次の脅威軽減手法では、4 つのテクノロジのうち 1 つ以上を使用します。 オペレーティング システムに含まれていないテクノロジの使用を必要とする手法は使用できません。

ユーザーからのパスワードの取得

ユーザーにパスワードの設定を許可する場合は、強力なパスワードを強制的に使用します。 たとえば、パスワードは 8 文字以上などの最小長にする必要があります。 パスワードには、大文字と小文字、数字、およびドル記号 ($)、感嘆符 (!)、または () より>大きいその他のキーボード文字も含める必要があります。

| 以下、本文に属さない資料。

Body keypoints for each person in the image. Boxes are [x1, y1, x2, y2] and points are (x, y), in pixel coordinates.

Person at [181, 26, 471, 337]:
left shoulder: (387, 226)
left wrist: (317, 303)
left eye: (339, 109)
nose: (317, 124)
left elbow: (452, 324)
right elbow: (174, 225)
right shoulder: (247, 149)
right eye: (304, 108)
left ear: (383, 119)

パスワードを取得したら、(できるだけ少ないコードを使用して) すばやく使用し、パスワードのすべての痕跡を消去します。 これにより、侵入者がパスワードを "トラップ" するのに使用できる時間が最小限に抑えられます。 この手法とのトレードオフは、ユーザーからパスワードを取得する必要がある頻度です。ただし、原則は可能な限り採用する必要があります。 パスワードを適切に取得する方法については、「 ユーザーに資格情報を要求する」を参照してください。

"パスワードを記憶する" ユーザー インターフェイス オプションは指定しないでください。 多くの場合、ユーザーはこのオプションを必要とします。 パスワードを指定する必要がある場合は、少なくとも、パスワードが安全な方法で保存されていることを確認します。 詳細については、このトピックの後半の「パスワードの保存」セクションを参照してください。

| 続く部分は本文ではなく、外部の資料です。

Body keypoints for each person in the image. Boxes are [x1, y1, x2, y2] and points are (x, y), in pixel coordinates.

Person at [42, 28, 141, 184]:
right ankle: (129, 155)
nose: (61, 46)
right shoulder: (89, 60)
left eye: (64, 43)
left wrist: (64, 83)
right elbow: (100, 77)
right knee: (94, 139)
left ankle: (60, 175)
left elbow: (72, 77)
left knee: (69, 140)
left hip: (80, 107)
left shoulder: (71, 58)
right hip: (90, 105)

パスワード 入力試行を制限します。 成功せずに一定回数試行した後、一定の時間ユーザーをロックアウトします。 必要に応じて、各試行の応答時間を最大に延長します。 この手法は、推測攻撃を倒すことを目的としています。

パスワードの保存

パスワードをプレーンテキスト (暗号化されていない) に保存しないでください。 パスワードを暗号化すると、セキュリティが大幅に向上します。 暗号化されたパスワードの格納については、 CryptProtectData に関するページを参照してください。 メモリ内のパスワードの暗号化の詳細については、「 CryptProtectMemory」を参照してください。 パスワードをできるだけ少ない場所にMicrosoft Storeします。 パスワードが保存されている場所が多いほど、侵入者がパスワードを見つける可能性が高くなります。 Web ページや Web ベースのファイルにパスワードを保存しないでください。 Web ページまたは Web ベースのファイルにパスワードを格納すると、パスワードを簡単に侵害できます。

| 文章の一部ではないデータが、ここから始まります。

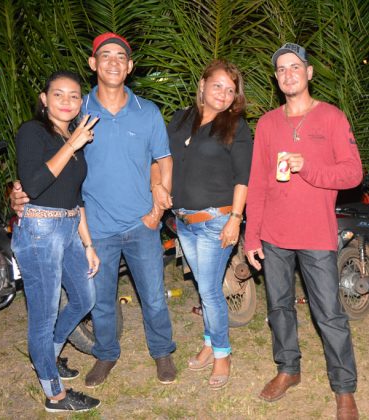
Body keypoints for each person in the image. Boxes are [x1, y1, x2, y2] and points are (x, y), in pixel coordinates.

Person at [10, 33, 177, 388]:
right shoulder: (75, 110)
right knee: (100, 301)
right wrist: (20, 190)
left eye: (121, 56)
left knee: (153, 296)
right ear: (93, 64)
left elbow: (162, 158)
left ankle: (162, 351)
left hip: (142, 223)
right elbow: (46, 156)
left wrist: (157, 208)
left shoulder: (147, 112)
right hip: (95, 226)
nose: (113, 62)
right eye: (105, 55)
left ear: (130, 67)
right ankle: (106, 354)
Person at [244, 43, 363, 420]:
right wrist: (252, 235)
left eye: (295, 67)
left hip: (315, 234)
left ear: (309, 72)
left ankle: (344, 388)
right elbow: (257, 182)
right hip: (274, 235)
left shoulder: (331, 117)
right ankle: (288, 368)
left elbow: (353, 173)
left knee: (328, 313)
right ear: (276, 78)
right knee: (279, 307)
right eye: (281, 69)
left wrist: (307, 167)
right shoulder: (267, 123)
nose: (288, 74)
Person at [155, 59, 252, 390]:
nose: (223, 94)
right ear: (202, 85)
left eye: (230, 90)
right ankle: (210, 343)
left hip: (217, 220)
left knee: (209, 290)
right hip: (184, 221)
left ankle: (222, 354)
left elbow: (243, 178)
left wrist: (235, 220)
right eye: (217, 86)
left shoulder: (236, 126)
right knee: (204, 286)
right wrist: (158, 187)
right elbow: (162, 158)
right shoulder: (180, 118)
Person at [12, 70, 100, 412]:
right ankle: (55, 396)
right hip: (40, 232)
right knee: (44, 315)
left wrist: (88, 245)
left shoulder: (74, 138)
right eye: (58, 94)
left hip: (69, 228)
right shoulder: (32, 132)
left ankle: (49, 354)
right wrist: (72, 144)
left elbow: (75, 197)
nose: (67, 101)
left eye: (74, 95)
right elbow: (33, 184)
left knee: (84, 298)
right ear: (44, 99)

パスワードを暗号化して保存したら、セキュリティで保護された ACL を使用してファイルへのアクセスを制限します。 または、リムーバブル デバイスにパスワードと暗号化キーを格納することもできます。 スマート カードなどのリムーバブル メディアにパスワードと暗号化キーを格納すると、より安全なシステムを作成できます。 特定のセッションのパスワードを取得した後、カードを削除できるため、侵入者がアクセスできる可能性を取り除くことができます。